Grain Market View – Daily Update

Good morning, Farmer Family …

US farm markets saw a “hot summer” start, on Wednesday, with corn, soybean and wheat prices all rising to multi-month highs.

Corn prices, indeed, jumped 4.23%.

Soybeans closed 2.54% higher.

The rest of the soy complex was mixed, as soymeal climbed 6.4% higher, while soyoil closed with 6.71% losses.

Wheat prices surged, with Chicago SRW rallying 5.57%, Kansas City HRW rose 4.52%, and MGEX HRS gained 3.50%.

The US weather remained the main driver of this market.

The U.S. Agriculture Department cut its good-to-excellent ratings for the U.S. corn, soybean and spring wheat crop by more than expected on Tuesday afternoon, including steep drops in top-producing states Iowa and Illinois.

Some parts of the Plains could gather as much as 3” or more between today and Sunday, while other areas will receive no measurable moisture during this time, according to the NOAA. 

Thus, July corn prices were back up to Feb highs, while Dec contract set new highs for the calendar year reaching levels not seen since November ’22. 

November soybeans were 34-1/4 cents higher at $13.77 a bushel after rising to $13.78, the highest peak for the new-crop contract since March 8.

⁂

### TASK 1
Answer these questions from the grain market update:
(a) By what percentage did corn prices jump?
(b) What losses did soyoil close with?
(c) At what price per bushel did November soybeans close?
### TASK 2
Reproduce the grain market update, starting with "US farm markets saw" and going on through "HRS gained 3.50%.".
### TASK 3
Summarize the grain market update in two sentences.
None of the records is needed for this work.

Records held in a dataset
⁂

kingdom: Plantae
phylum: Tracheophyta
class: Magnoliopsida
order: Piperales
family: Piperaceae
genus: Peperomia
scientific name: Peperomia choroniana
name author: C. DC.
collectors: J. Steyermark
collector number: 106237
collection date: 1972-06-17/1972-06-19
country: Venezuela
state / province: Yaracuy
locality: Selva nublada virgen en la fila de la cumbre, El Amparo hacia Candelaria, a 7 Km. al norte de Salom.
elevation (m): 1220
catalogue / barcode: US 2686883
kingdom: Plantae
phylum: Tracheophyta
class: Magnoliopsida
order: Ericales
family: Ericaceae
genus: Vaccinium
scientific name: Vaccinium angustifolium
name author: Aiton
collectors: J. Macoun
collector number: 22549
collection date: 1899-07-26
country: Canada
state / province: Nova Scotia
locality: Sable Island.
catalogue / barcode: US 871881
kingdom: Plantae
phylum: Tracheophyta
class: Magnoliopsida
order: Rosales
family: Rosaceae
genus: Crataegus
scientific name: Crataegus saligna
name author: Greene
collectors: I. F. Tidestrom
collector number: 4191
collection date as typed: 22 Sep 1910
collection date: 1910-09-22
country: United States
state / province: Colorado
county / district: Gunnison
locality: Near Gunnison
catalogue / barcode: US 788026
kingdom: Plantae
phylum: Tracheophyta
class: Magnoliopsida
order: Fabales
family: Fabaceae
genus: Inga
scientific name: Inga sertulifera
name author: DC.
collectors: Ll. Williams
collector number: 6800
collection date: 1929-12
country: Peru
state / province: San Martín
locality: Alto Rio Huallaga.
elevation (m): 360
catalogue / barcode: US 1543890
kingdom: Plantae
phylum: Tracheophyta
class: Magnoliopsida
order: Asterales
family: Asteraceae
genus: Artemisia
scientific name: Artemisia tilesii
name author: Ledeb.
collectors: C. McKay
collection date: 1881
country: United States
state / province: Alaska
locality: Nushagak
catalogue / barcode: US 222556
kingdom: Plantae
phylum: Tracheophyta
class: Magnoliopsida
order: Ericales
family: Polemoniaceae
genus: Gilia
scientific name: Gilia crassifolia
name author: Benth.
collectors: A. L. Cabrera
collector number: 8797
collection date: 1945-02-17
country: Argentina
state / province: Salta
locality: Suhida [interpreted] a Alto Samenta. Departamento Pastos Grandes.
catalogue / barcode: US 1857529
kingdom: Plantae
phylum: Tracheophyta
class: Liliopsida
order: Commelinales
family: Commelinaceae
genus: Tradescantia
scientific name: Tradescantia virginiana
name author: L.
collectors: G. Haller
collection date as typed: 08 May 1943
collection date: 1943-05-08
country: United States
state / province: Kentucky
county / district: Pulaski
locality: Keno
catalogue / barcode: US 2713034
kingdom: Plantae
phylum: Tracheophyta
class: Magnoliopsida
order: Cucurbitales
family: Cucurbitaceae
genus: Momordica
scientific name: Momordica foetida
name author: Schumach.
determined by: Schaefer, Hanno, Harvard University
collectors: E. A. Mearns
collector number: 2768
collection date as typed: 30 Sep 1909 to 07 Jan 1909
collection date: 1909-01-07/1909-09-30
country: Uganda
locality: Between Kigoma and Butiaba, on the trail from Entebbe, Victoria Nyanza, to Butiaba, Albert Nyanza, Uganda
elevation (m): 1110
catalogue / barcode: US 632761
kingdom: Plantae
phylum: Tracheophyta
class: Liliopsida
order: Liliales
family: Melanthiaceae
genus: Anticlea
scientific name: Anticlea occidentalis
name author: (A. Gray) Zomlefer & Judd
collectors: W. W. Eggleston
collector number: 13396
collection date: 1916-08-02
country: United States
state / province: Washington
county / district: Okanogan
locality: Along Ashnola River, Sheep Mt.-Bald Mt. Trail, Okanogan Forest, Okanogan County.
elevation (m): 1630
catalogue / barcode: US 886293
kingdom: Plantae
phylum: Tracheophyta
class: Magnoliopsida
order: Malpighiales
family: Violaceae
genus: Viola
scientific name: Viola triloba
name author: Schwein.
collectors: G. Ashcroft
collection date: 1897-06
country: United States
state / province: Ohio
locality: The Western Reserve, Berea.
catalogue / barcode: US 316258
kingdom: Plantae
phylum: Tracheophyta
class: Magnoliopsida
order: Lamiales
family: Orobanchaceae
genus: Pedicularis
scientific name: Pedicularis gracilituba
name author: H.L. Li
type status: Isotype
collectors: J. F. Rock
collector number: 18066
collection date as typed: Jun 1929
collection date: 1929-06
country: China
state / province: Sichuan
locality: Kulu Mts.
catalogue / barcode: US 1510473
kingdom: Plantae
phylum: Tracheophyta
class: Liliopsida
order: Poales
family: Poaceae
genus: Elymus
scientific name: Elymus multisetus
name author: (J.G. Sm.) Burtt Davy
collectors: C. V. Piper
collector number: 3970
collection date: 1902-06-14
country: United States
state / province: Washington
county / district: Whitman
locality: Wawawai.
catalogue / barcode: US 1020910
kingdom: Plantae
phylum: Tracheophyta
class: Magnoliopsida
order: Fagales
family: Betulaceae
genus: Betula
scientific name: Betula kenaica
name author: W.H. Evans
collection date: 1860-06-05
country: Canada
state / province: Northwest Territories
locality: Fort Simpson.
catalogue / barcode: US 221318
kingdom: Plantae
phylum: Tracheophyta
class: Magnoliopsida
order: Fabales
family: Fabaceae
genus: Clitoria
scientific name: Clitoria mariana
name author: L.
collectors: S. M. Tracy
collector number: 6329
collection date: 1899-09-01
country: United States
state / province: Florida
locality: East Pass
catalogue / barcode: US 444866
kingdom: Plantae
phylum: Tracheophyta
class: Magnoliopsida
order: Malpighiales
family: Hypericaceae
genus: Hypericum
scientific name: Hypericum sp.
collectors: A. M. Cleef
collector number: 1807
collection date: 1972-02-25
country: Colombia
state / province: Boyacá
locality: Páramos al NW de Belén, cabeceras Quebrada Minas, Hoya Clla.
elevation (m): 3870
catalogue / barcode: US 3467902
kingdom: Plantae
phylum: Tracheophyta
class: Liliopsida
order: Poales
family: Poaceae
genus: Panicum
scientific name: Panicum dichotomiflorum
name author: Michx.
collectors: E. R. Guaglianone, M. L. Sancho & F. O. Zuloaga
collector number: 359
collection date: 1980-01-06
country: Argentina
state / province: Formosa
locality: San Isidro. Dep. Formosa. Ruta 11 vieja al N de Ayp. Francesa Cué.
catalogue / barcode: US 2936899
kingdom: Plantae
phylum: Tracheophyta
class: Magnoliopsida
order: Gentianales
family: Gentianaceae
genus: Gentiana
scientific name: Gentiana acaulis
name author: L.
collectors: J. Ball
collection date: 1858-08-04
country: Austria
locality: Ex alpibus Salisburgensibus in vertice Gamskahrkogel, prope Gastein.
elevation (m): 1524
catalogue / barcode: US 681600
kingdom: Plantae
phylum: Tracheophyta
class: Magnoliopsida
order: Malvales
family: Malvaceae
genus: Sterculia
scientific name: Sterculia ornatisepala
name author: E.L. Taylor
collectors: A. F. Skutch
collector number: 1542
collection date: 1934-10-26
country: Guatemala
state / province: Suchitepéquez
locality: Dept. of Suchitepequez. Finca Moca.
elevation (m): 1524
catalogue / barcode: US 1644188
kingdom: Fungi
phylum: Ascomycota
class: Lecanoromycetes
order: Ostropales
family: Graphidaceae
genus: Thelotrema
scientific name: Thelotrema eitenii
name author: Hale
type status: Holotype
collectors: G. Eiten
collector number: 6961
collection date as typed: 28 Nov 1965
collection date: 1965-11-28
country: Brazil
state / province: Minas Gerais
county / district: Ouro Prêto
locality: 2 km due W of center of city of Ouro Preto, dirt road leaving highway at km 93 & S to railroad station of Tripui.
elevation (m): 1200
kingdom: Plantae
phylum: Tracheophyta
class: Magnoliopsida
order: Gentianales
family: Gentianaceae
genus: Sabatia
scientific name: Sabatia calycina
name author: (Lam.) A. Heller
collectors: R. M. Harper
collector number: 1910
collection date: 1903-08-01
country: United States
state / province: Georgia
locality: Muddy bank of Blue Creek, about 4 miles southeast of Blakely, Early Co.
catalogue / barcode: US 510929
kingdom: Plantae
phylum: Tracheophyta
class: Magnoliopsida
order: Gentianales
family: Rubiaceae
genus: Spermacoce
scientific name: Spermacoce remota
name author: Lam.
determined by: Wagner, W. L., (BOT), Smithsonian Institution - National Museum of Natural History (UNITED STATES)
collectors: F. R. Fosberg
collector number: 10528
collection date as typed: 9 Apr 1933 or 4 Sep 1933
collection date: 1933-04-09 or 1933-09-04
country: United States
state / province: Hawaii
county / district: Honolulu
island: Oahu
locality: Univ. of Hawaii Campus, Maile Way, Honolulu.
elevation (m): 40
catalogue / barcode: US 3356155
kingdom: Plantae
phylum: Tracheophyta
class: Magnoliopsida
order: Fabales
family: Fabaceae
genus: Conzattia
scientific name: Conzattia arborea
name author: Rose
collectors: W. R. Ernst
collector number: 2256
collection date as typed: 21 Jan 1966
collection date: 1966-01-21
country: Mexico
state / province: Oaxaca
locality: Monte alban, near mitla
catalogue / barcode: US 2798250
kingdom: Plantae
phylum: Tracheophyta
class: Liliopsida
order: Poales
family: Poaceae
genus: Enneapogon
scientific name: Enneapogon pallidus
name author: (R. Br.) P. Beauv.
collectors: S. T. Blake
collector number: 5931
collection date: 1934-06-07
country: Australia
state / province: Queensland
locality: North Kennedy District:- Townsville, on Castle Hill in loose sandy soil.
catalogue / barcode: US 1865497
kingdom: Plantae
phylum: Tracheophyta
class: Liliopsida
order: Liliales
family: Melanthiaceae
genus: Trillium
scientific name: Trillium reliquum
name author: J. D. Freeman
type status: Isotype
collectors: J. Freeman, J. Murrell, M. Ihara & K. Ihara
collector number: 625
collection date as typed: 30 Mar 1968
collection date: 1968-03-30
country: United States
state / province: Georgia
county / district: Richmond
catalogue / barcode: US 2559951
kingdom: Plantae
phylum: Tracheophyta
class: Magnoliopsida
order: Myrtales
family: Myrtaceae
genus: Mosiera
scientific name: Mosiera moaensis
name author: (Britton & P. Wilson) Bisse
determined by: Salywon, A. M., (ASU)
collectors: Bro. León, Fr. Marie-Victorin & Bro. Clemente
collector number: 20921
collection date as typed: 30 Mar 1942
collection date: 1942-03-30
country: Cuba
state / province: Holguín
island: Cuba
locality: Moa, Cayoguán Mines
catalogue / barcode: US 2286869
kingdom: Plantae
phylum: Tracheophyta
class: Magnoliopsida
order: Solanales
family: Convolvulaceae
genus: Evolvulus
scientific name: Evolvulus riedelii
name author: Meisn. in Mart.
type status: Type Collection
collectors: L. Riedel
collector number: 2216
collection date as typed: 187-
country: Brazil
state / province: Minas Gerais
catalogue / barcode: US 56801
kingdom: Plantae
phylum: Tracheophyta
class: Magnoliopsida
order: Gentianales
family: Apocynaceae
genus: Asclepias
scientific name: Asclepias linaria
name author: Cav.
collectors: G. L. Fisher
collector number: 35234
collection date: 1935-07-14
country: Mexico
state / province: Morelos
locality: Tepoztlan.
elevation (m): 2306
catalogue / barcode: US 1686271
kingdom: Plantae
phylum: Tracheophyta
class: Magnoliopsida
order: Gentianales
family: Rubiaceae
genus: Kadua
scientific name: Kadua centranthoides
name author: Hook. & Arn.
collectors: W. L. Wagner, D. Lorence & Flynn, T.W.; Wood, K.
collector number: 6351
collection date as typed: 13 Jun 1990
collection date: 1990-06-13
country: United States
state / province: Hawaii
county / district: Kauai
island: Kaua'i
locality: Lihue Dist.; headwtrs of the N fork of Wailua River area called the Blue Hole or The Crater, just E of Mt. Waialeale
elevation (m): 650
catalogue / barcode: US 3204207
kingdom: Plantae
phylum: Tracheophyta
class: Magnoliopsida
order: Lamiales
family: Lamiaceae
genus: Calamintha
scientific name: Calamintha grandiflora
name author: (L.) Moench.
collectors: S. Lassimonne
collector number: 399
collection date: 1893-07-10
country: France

⁂

### WRITTEN REPLY 1
(a) 4.23%
(b) 6.71%
(c) $13.77 a bushel

### WRITTEN REPLY 2
US farm markets saw a “hot summer” start, on Wednesday, with corn, soybean and wheat prices all rising to multi-month highs.

Corn prices, indeed, jumped 4.23%.

Soybeans closed 2.54% higher.

The rest of the soy complex was mixed, as soymeal climbed 6.4% higher, while soyoil closed with 6.71% losses.

Wheat prices surged, with Chicago SRW rallying 5.57%, Kansas City HRW rose 4.52%, and MGEX HRS gained 3.50%.

### WRITTEN REPLY 3
On Wednesday, US corn, soybean and wheat prices all rose to multi-month highs, with corn up 4.23%, soybeans up 2.54% and Chicago SRW wheat up 5.57%. US weather remained the main driver, as the U.S. Agriculture Department cut its good-to-excellent ratings for the corn, soybean and spring wheat crop by more than expected.